Stored data
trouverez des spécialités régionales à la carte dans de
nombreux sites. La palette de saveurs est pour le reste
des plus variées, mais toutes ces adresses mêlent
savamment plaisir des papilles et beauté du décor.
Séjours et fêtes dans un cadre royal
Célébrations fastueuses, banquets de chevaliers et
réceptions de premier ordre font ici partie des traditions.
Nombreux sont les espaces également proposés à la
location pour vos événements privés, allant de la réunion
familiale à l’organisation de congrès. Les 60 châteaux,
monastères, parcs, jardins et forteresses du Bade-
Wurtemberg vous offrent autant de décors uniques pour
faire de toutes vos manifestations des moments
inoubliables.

# [Problem description]
Copy the entries above exactly, so that each line matches the original.

# [Problem solution]
trouverez des spécialités régionales à la carte dans de
nombreux sites. La palette de saveurs est pour le reste
des plus variées, mais toutes ces adresses mêlent
savamment plaisir des papilles et beauté du décor.
Séjours et fêtes dans un cadre royal
Célébrations fastueuses, banquets de chevaliers et
réceptions de premier ordre font ici partie des traditions.
Nombreux sont les espaces également proposés à la
location pour vos événements privés, allant de la réunion
familiale à l’organisation de congrès. Les 60 châteaux,
monastères, parcs, jardins et forteresses du Bade-
Wurtemberg vous offrent autant de décors uniques pour
faire de toutes vos manifestations des moments
inoubliables.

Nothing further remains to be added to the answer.